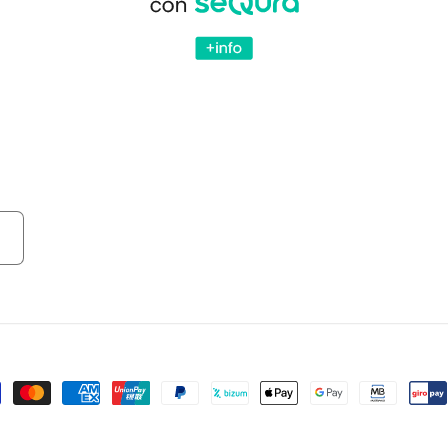
mas
ones y Reembolsos
Política de Privacidad y Cookies
Condicione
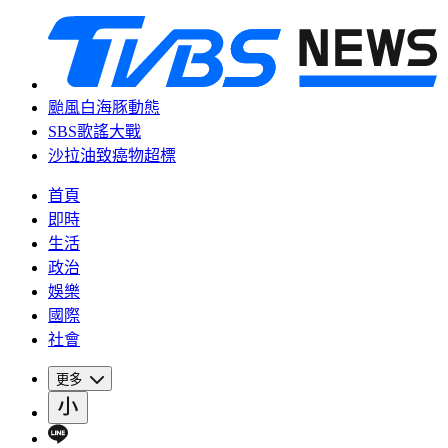
颱風白海豚動態
SBS歌謠大戰
沙拉油致癌物超標
首頁
即時
生活
政治
娛樂
國際
社會
更多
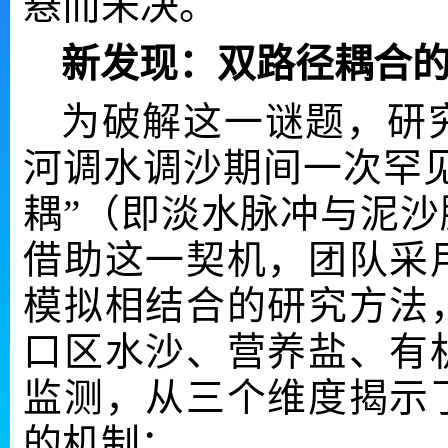
悬而未决。
新发现：双路径耦合的
为破解这一谜题，研究
河调水调沙期间一次罕
耦”（即淡水脉冲与泥
借助这一契机，团队采
模拟相结合的研究方法
口区水沙、营养盐、有
监测，从三个维度揭示
的机制：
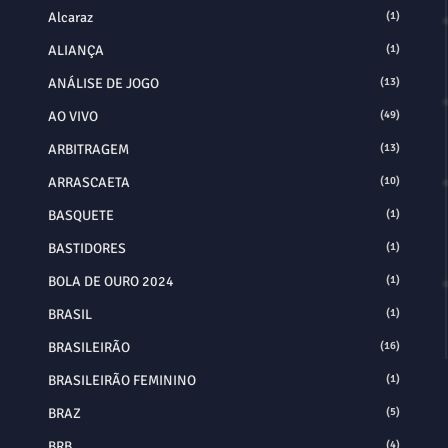
Alcaraz
(1)
ALIANÇA
(1)
ANÁLISE DE JOGO
(13)
AO VIVO
(49)
ARBITRAGEM
(13)
ARRASCAETA
(10)
BASQUETE
(1)
BASTIDORES
(1)
BOLA DE OURO 2024
(1)
BRASIL
(1)
BRASILEIRÃO
(16)
BRASILEIRÃO FEMININO
(1)
BRAZ
(5)
BRB
(4)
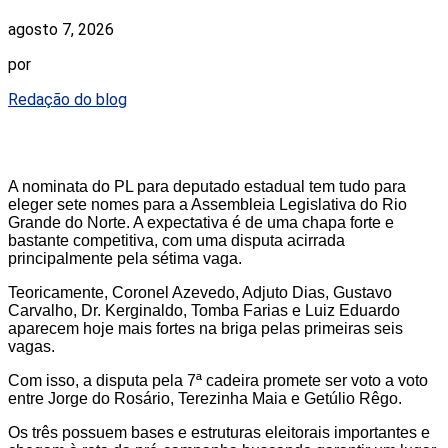
agosto 7, 2026
por
Redação do blog
A nominata do PL para deputado estadual tem tudo para
eleger sete nomes para a Assembleia Legislativa do Rio
Grande do Norte. A expectativa é de uma chapa forte e
bastante competitiva, com uma disputa acirrada
principalmente pela sétima vaga.
Teoricamente, Coronel Azevedo, Adjuto Dias, Gustavo
Carvalho, Dr. Kerginaldo, Tomba Farias e Luiz Eduardo
aparecem hoje mais fortes na briga pelas primeiras seis
vagas.
Com isso, a disputa pela 7ª cadeira promete ser voto a voto
entre Jorge do Rosário, Terezinha Maia e Getúlio Rêgo.
Os três possuem bases e estruturas eleitorais importantes e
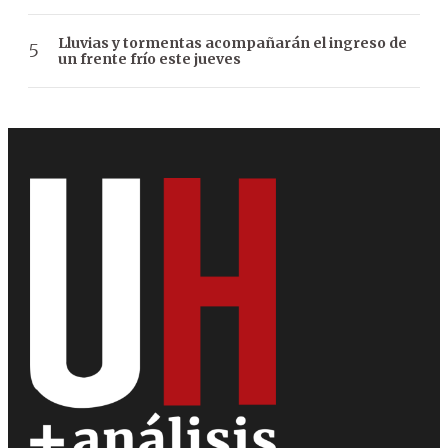
Lluvias y tormentas acompañarán el ingreso de
un frente frío este jueves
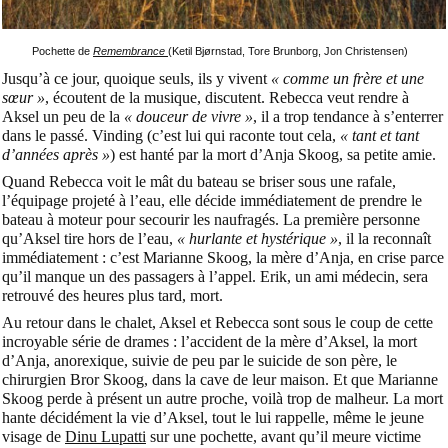
Pochette de
Remembrance
(
Ketil Bjørnstad, Tore Brunborg, Jon Christensen)
Jusqu’à ce jour, quoique seuls, ils y vivent
« comme un frère et une
sœur »
, écoutent de la musique, discutent. Rebecca veut rendre à
Aksel un peu de la
« douceur de vivre »
, il a trop tendance à s’enterrer
dans le passé. Vinding (c’est lui qui raconte tout cela,
« tant et tant
d’années après »
) est hanté par la mort d’Anja Skoog, sa petite amie.
Quand Rebecca voit le mât du bateau se briser sous une rafale,
l’équipage projeté à l’eau, elle décide immédiatement de prendre le
bateau à moteur pour secourir les naufragés. La première personne
qu’Aksel tire hors de l’eau,
« hurlante et hystérique »
, il la reconnaît
immédiatement : c’est Marianne Skoog, la mère d’Anja, en crise parce
qu’il manque un des passagers à l’appel. Erik, un ami médecin, sera
retrouvé des heures plus tard, mort.
Au retour dans le chalet, Aksel et Rebecca sont sous le coup de cette
incroyable série de drames : l’accident de la mère d’Aksel, la mort
d’Anja, anorexique, suivie de peu par le suicide de son père, le
chirurgien Bror Skoog, dans la cave de leur maison. Et que Marianne
Skoog perde à présent un autre proche, voilà trop de malheur. La mort
hante décidément la vie d’Aksel, tout le lui rappelle, même le jeune
visage de
Dinu Lupatti
sur une pochette, avant qu’il meure victime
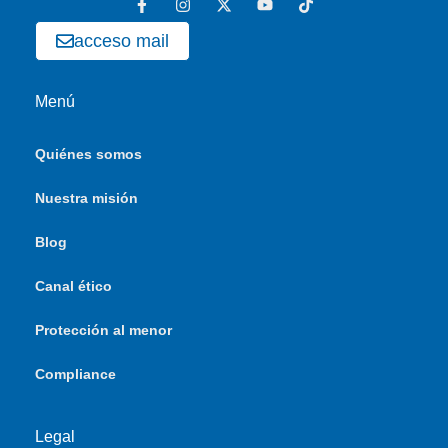
acceso mail
Menú
Quiénes somos
Nuestra misión
Blog
Canal ético
Protección al menor
Compliance
Legal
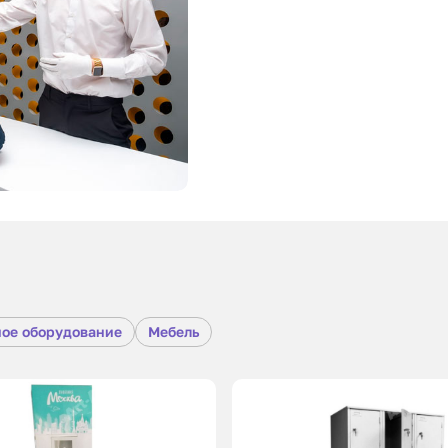
ное оборудование
Мебель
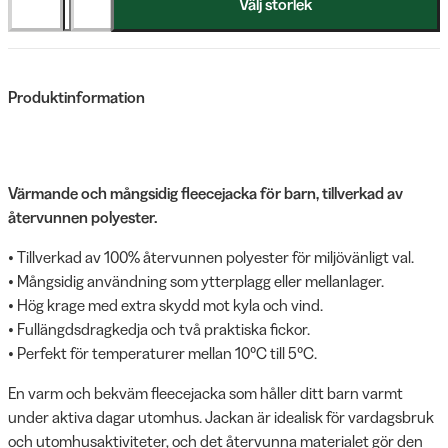
Välj storlek
Produktinformation
Värmande och mångsidig fleecejacka för barn, tillverkad av
återvunnen polyester.
• Tillverkad av 100% återvunnen polyester för miljövänligt val.
• Mångsidig användning som ytterplagg eller mellanlager.
• Hög krage med extra skydd mot kyla och vind.
• Fullängdsdragkedja och två praktiska fickor.
• Perfekt för temperaturer mellan 10°C till 5°C.
En varm och bekväm fleecejacka som håller ditt barn varmt
under aktiva dagar utomhus. Jackan är idealisk för vardagsbruk
och utomhusaktiviteter, och det återvunna materialet gör den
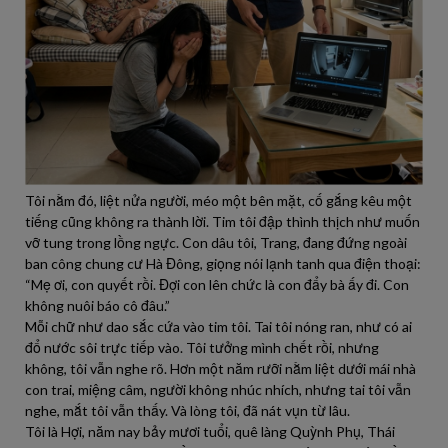
Tôi nằm đó, liệt nửa người, méo một bên mặt, cố gắng kêu một
tiếng cũng không ra thành lời. Tim tôi đập thình thịch như muốn
vỡ tung trong lồng ngực. Con dâu tôi, Trang, đang đứng ngoài
ban công chung cư Hà Đông, giọng nói lạnh tanh qua điện thoại:
“Mẹ ơi, con quyết rồi. Đợi con lên chức là con đẩy bà ấy đi. Con
không nuôi báo cô đâu.”
Mỗi chữ như dao sắc cứa vào tim tôi. Tai tôi nóng ran, như có ai
đổ nước sôi trực tiếp vào. Tôi tưởng mình chết rồi, nhưng
không, tôi vẫn nghe rõ. Hơn một năm rưỡi nằm liệt dưới mái nhà
con trai, miệng câm, người không nhúc nhích, nhưng tai tôi vẫn
nghe, mắt tôi vẫn thấy. Và lòng tôi, đã nát vụn từ lâu.
Tôi là Hợi, năm nay bảy mươi tuổi, quê làng Quỳnh Phụ, Thái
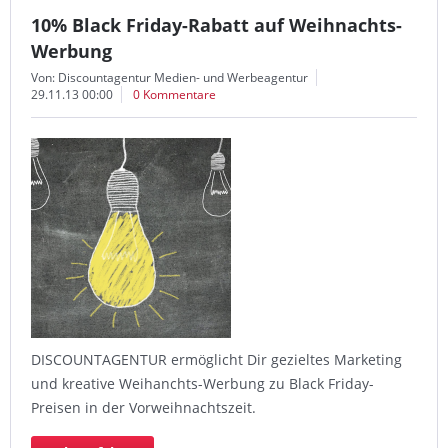
10% Black Friday-Rabatt auf Weihnachts-
Werbung
Von: Discountagentur Medien- und Werbeagentur
29.11.13 00:00
0 Kommentare
DISCOUNTAGENTUR ermöglicht Dir gezieltes Marketing
und kreative Weihanchts-Werbung zu Black Friday-
Preisen in der Vorweihnachtszeit.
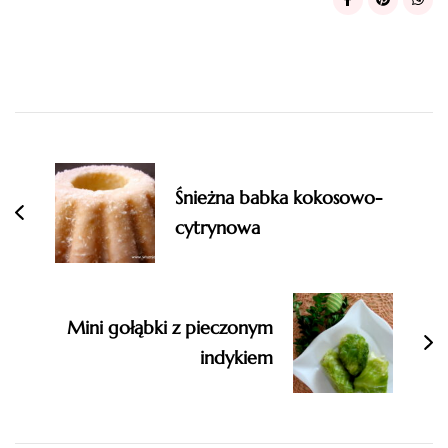
Post
Navigation
Śnieżna babka kokosowo-
cytrynowa
Mini gołąbki z pieczonym
indykiem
++++++++++
**Your instructions:** A word-for-word copy of every entry, with the pictures left out, is the required answer.

**Response:**
mas
ones y Reembolsos
Política de Privacidad y Cookies
Condicione
颱風白海豚動態
SBS歌謠大戰
沙拉油致癌物超標
首頁
即時
生活
政治
娛樂
國際
社會
更多
悬而未决。
新发现：双路径耦合的
为破解这一谜题，研究
河调水调沙期间一次罕
耦”（即淡水脉冲与泥
借助这一契机，团队采
模拟相结合的研究方法
口区水沙、营养盐、有
监测，从三个维度揭示
的机制：
Alcaraz
(1)
ALIANÇA
(1)
ANÁLISE DE JOGO
(13)
AO VIVO
(49)
ARBITRAGEM
(13)
ARRASCAETA
(10)
BASQUETE
(1)
BASTIDORES
(1)
BOLA DE OURO 2024
(1)
BRASIL
(1)
BRASILEIRÃO
(16)
BRASILEIRÃO FEMININO
(1)
BRAZ
(5)
BRB
(4)
agosto 7, 2026
por
Redação do blog
A nominata do PL para deputado estadual tem tudo para
eleger sete nomes para a Assembleia Legislativa do Rio
Grande do Norte. A expectativa é de uma chapa forte e
bastante competitiva, com uma disputa acirrada
principalmente pela sétima vaga.
Teoricamente, Coronel Azevedo, Adjuto Dias, Gustavo
Carvalho, Dr. Kerginaldo, Tomba Farias e Luiz Eduardo
aparecem hoje mais fortes na briga pelas primeiras seis
vagas.
Com isso, a disputa pela 7ª cadeira promete ser voto a voto
entre Jorge do Rosário, Terezinha Maia e Getúlio Rêgo.
Os três possuem bases e estruturas eleitorais importantes e
Lluvias y tormentas acompañarán el ingreso de
un frente frío este jueves
Pochette de
Remembrance
(
Ketil Bjørnstad, Tore Brunborg, Jon Christensen)
Jusqu’à ce jour, quoique seuls, ils y vivent
« comme un frère et une
sœur »
, écoutent de la musique, discutent. Rebecca veut rendre à
Aksel un peu de la
« douceur de vivre »
, il a trop tendance à s’enterrer
dans le passé. Vinding (c’est lui qui raconte tout cela,
« tant et tant
d’années après »
) est hanté par la mort d’Anja Skoog, sa petite amie.
Quand Rebecca voit le mât du bateau se briser sous une rafale,
l’équipage projeté à l’eau, elle décide immédiatement de prendre le
bateau à moteur pour secourir les naufragés. La première personne
qu’Aksel tire hors de l’eau,
« hurlante et hystérique »
, il la reconnaît
immédiatement : c’est Marianne Skoog, la mère d’Anja, en crise parce
qu’il manque un des passagers à l’appel. Erik, un ami médecin, sera
retrouvé des heures plus tard, mort.
Au retour dans le chalet, Aksel et Rebecca sont sous le coup de cette
incroyable série de drames : l’accident de la mère d’Aksel, la mort
d’Anja, anorexique, suivie de peu par le suicide de son père, le
chirurgien Bror Skoog, dans la cave de leur maison. Et que Marianne
Skoog perde à présent un autre proche, voilà trop de malheur. La mort
hante décidément la vie d’Aksel, tout le lui rappelle, même le jeune
visage de
Dinu Lupatti
sur une pochette, avant qu’il meure victime
acceso mail
Menú
Quiénes somos
Nuestra misión
Blog
Canal ético
Protección al menor
Compliance
Legal
ное оборудование
Мебель
Välj storlek
Produktinformation
Värmande och mångsidig fleecejacka för barn, tillverkad av
återvunnen polyester.
• Tillverkad av 100% återvunnen polyester för miljövänligt val.
• Mångsidig användning som ytterplagg eller mellanlager.
• Hög krage med extra skydd mot kyla och vind.
• Fullängdsdragkedja och två praktiska fickor.
• Perfekt för temperaturer mellan 10°C till 5°C.
En varm och bekväm fleecejacka som håller ditt barn varmt
under aktiva dagar utomhus. Jackan är idealisk för vardagsbruk
och utomhusaktiviteter, och det återvunna materialet gör den
Tôi nằm đó, liệt nửa người, méo một bên mặt, cố gắng kêu một
tiếng cũng không ra thành lời. Tim tôi đập thình thịch như muốn
vỡ tung trong lồng ngực. Con dâu tôi, Trang, đang đứng ngoài
ban công chung cư Hà Đông, giọng nói lạnh tanh qua điện thoại:
“Mẹ ơi, con quyết rồi. Đợi con lên chức là con đẩy bà ấy đi. Con
không nuôi báo cô đâu.”
Mỗi chữ như dao sắc cứa vào tim tôi. Tai tôi nóng ran, như có ai
đổ nước sôi trực tiếp vào. Tôi tưởng mình chết rồi, nhưng
không, tôi vẫn nghe rõ. Hơn một năm rưỡi nằm liệt dưới mái nhà
con trai, miệng câm, người không nhúc nhích, nhưng tai tôi vẫn
nghe, mắt tôi vẫn thấy. Và lòng tôi, đã nát vụn từ lâu.
Tôi là Hợi, năm nay bảy mươi tuổi, quê làng Quỳnh Phụ, Thái
10% Black Friday-Rabatt auf Weihnachts-
Werbung
Von: Discountagentur Medien- und Werbeagentur
29.11.13 00:00
0 Kommentare
DISCOUNTAGENTUR ermöglicht Dir gezieltes Marketing
und kreative Weihanchts-Werbung zu Black Friday-
Preisen in der Vorweihnachtszeit.
Post
Navigation
Śnieżna babka kokosowo-
cytrynowa
Mini gołąbki z pieczonym
indykiem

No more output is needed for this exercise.